Lord Justice of Appeal

Justice of the High Court

= Brian Neill =

British jurist

Sir Brian Thomas Neill PC (2 August 1923 – 24 December 2017) was a British barrister and judge.

== Biography ==
He was the son of Sir Thomas Neill, JP and the elder brother of Patrick Neill, Baron Neill of Bladen. He was educated at Highgate School, where he later served as a Governor for 21 years.

After serving as a captain in the Rifle Brigade in World War II he attended Corpus Christi College, Oxford, where he was later elected an Honorary Fellow in 1986. He was called to the Bar at the Inner Temple in 1949, eventually becoming a Queen's Counsel in 1968. In 1972 he became a Recorder of the Crown Court. From 1980 to 1981 he served as Master of the Turners' Company.

As is customary with such judicial appointments, Neill became a Knight Bachelor in 1978 on being named to the High Court of Justice, Queen's Bench Division and was sworn of the Privy Council of the United Kingdom in 1985 on being named a Lord Justice of Appeal.

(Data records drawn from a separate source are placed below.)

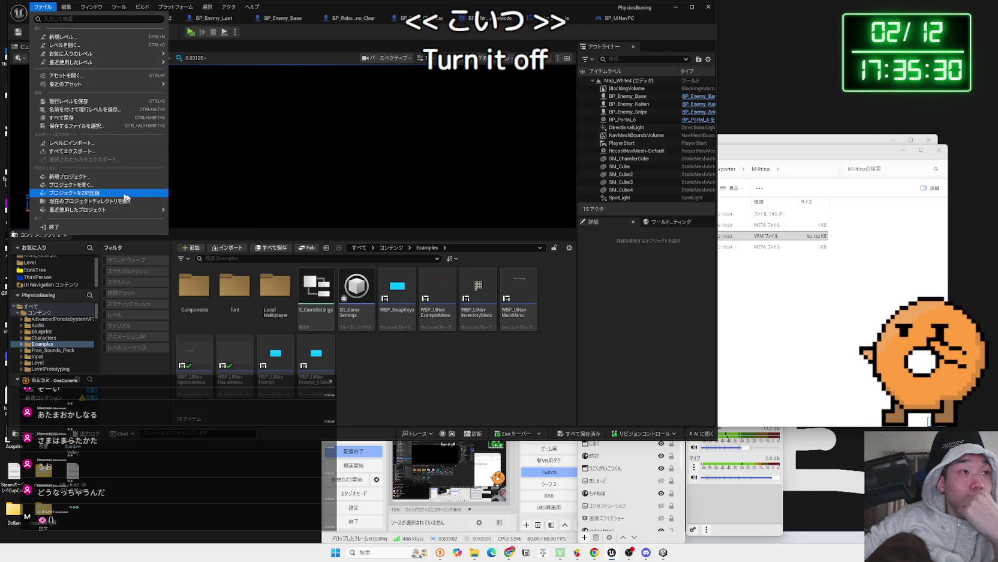
click(490, 394)
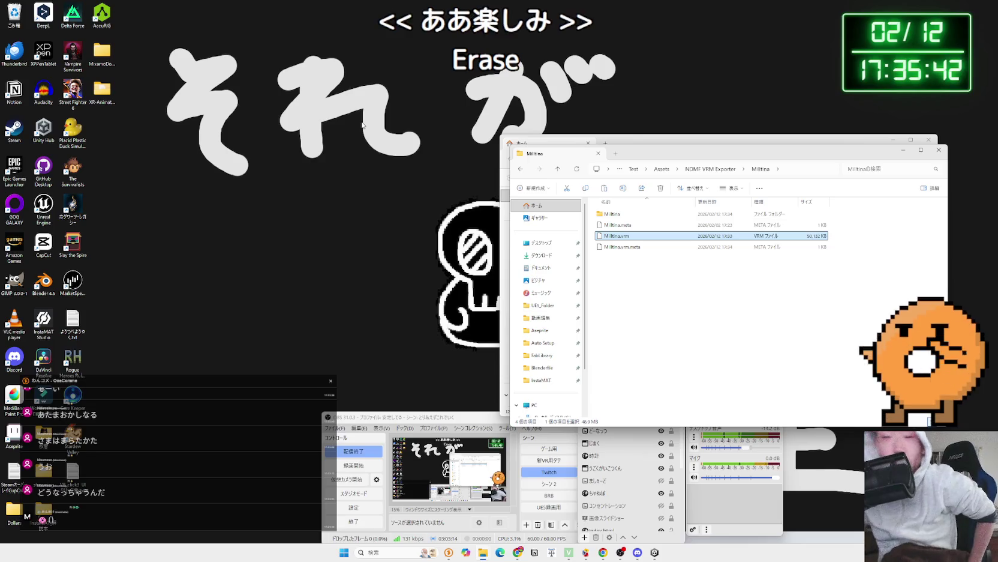
Open the 'XR Animator - electron' folder and launch electron.exe to start XR Animator.
double_click(107, 103)
drag(690, 163, 458, 155)
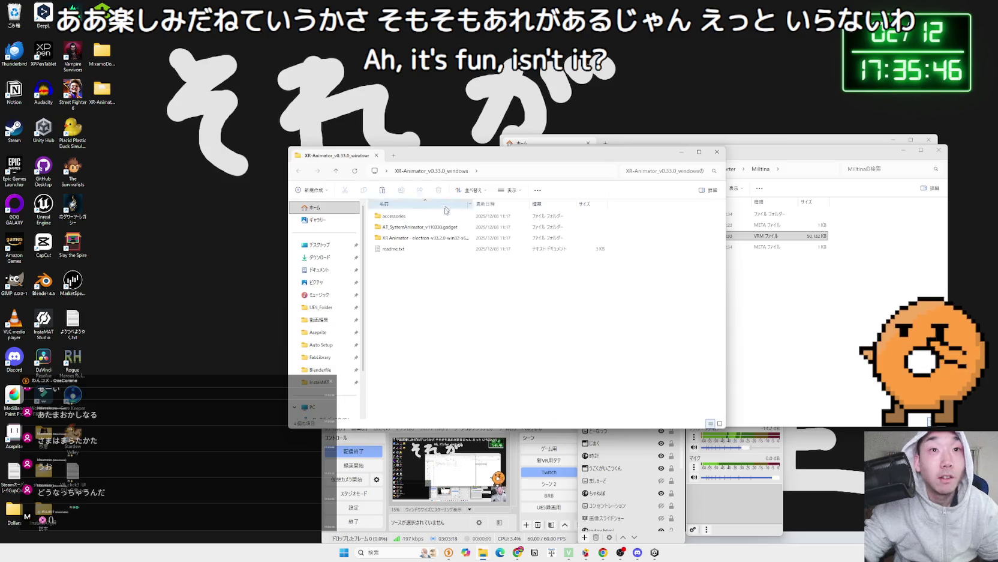
click(419, 239)
double_click(419, 240)
key(alt+Left)
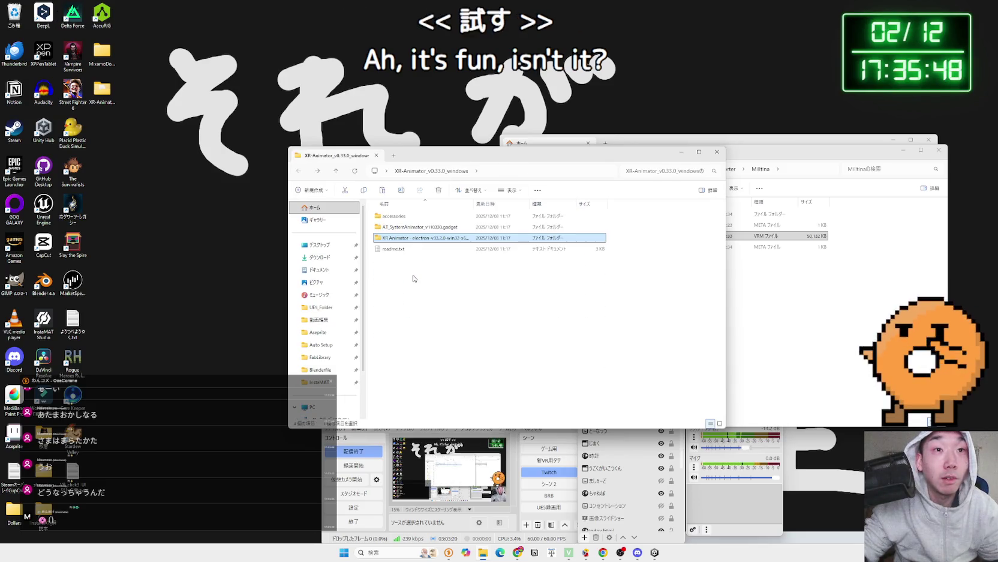
double_click(406, 239)
double_click(413, 271)
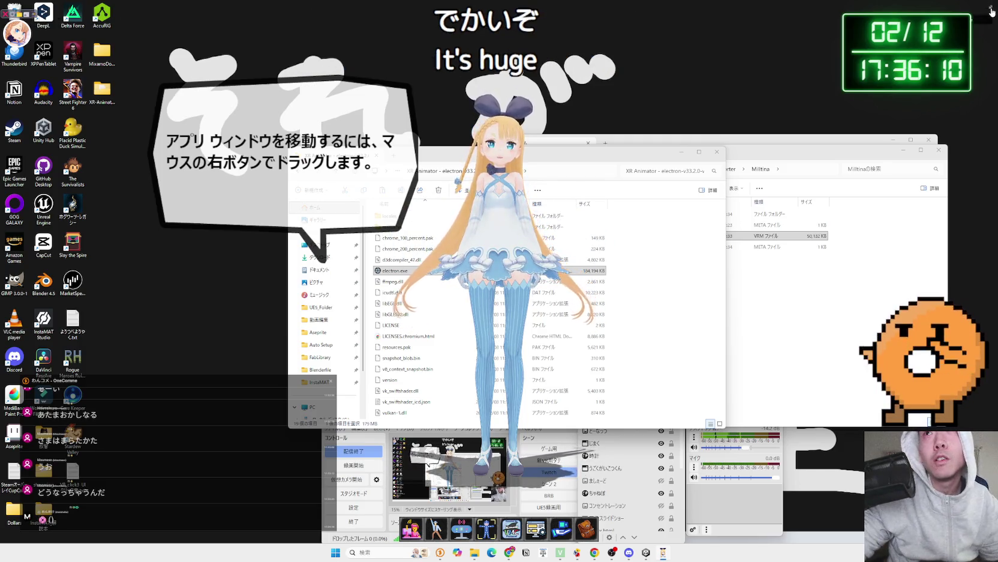
Close the XR Animator folder window and move the Milltina folder window to the right.
click(678, 375)
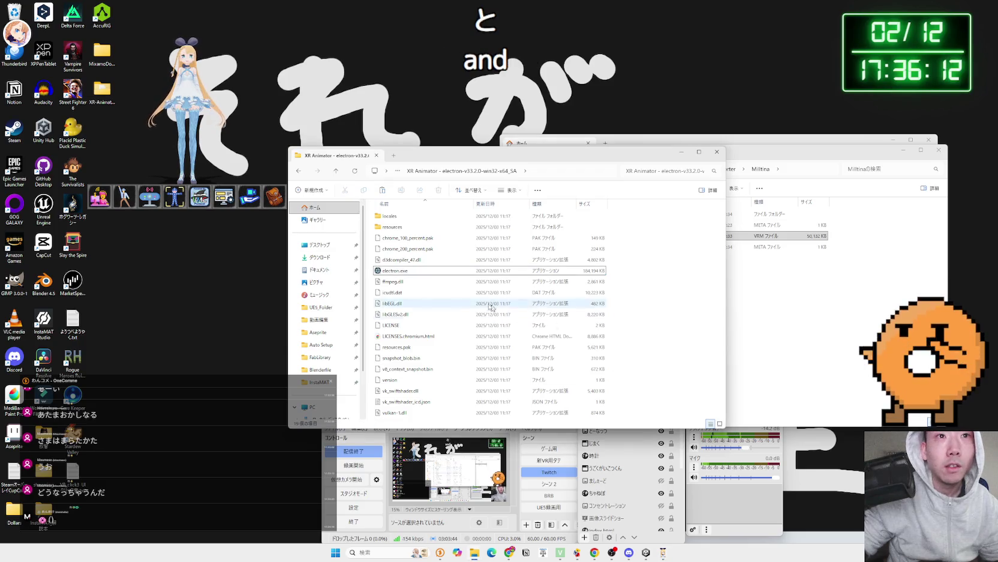
click(716, 152)
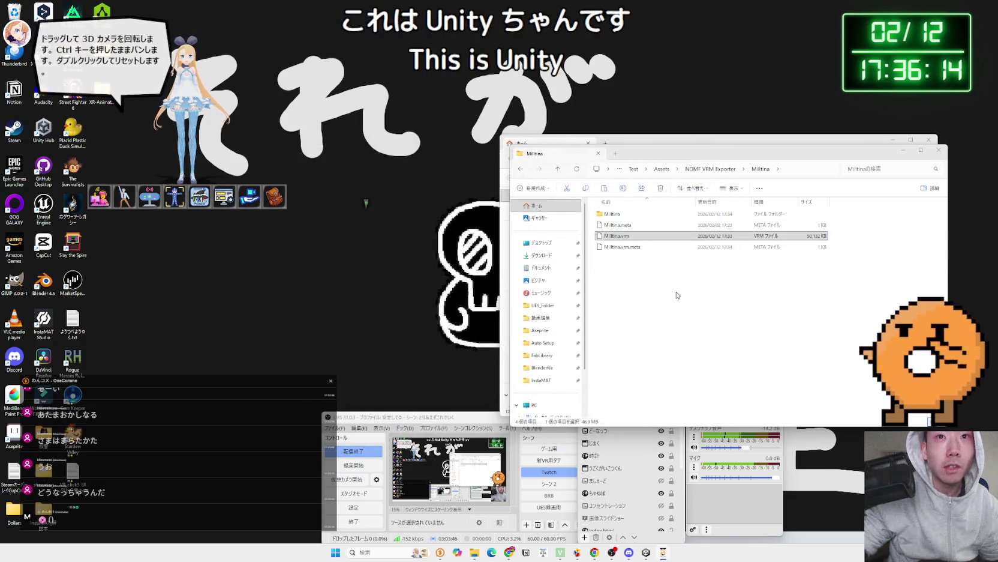
mouse_move(700, 162)
mouse_down()
mouse_move(898, 160)
mouse_move(767, 161)
mouse_up()
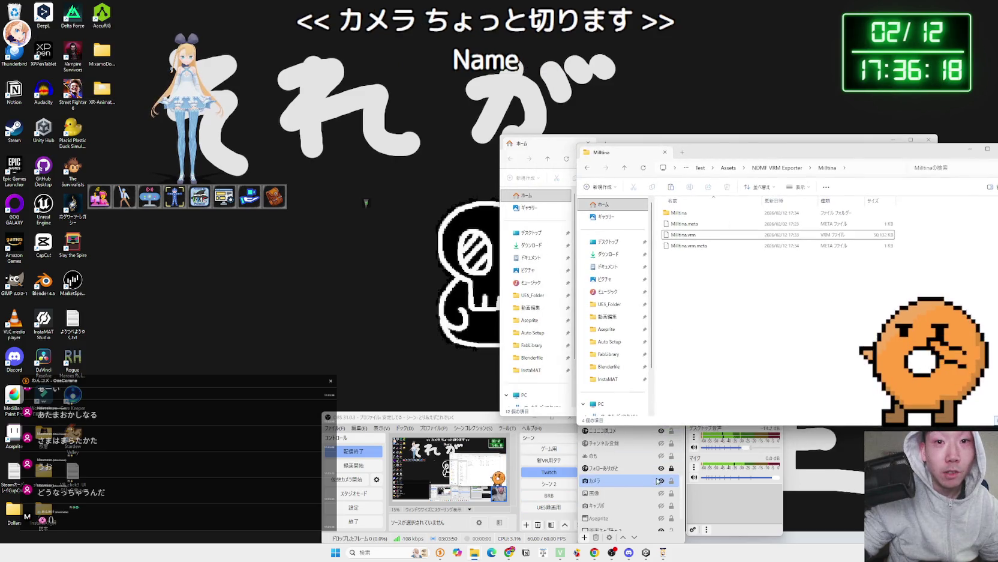
scroll(639, 479, up, 5)
right_click(640, 483)
Deactivate OBS's カメラ webcam source from its Properties, then quit XR Animator.
click(641, 485)
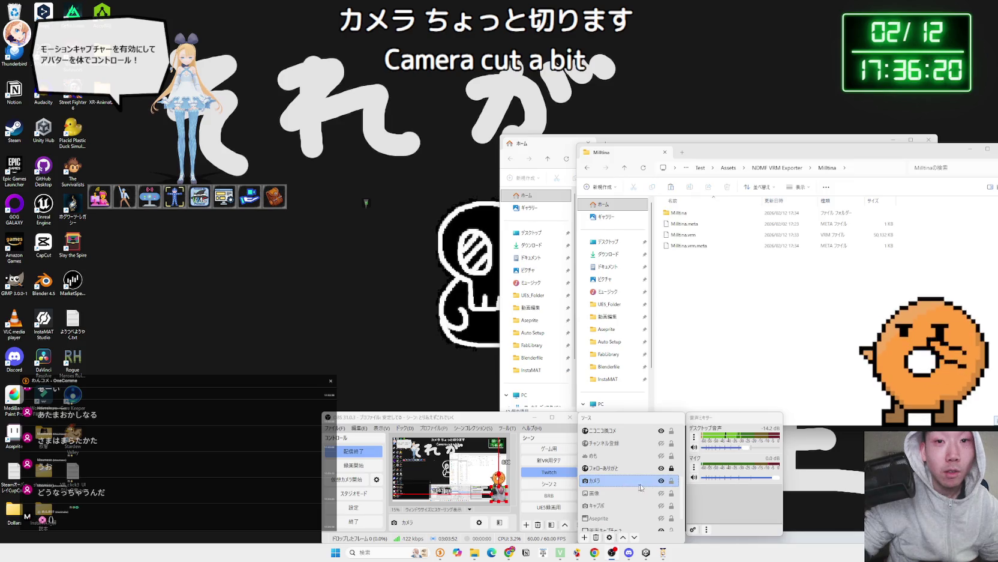
right_click(652, 484)
click(659, 466)
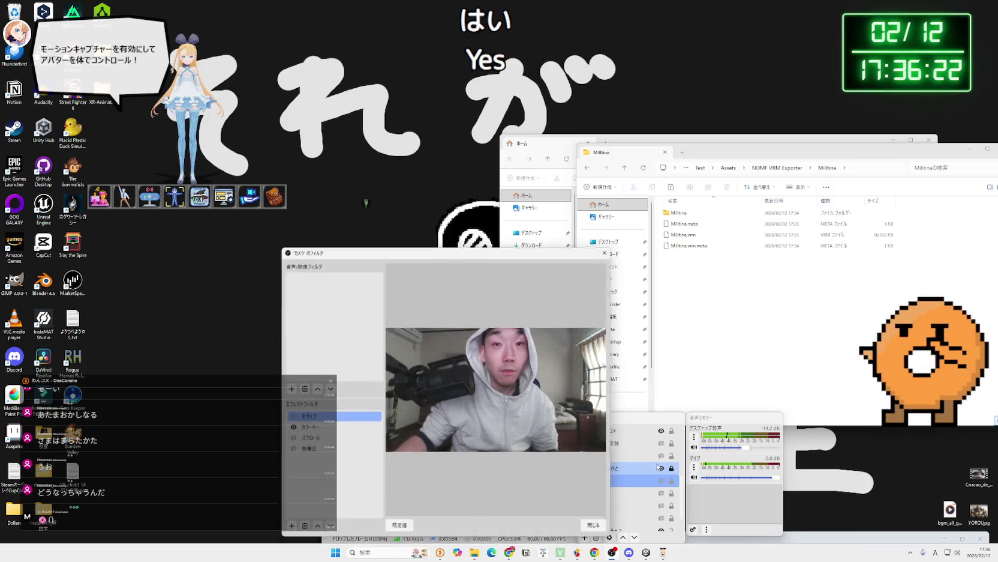
click(591, 530)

From 1985 to 1992 he was president of the Society for Computers and Law and from 2009 to 2012 chairman of the Slynn Foundation.

On concluding his service on the Court of Appeal in 1996 he joined the Judiciary of Gibraltar, becoming a Lord Justice, in 1997, and President, in 1998, of the Court of Appeal there before retiring in 2003.

In 2015 he was appointed a Chevalier of the Légion d'honneur.

==Reading==
- Essays in Honour of Sir Brian Neill: The Quintessential Judge, edited by Lord Saville and Richard Susskind, foreword by Lord Woolf and Lord Bingham, LexisNexis Butterworths, 2003.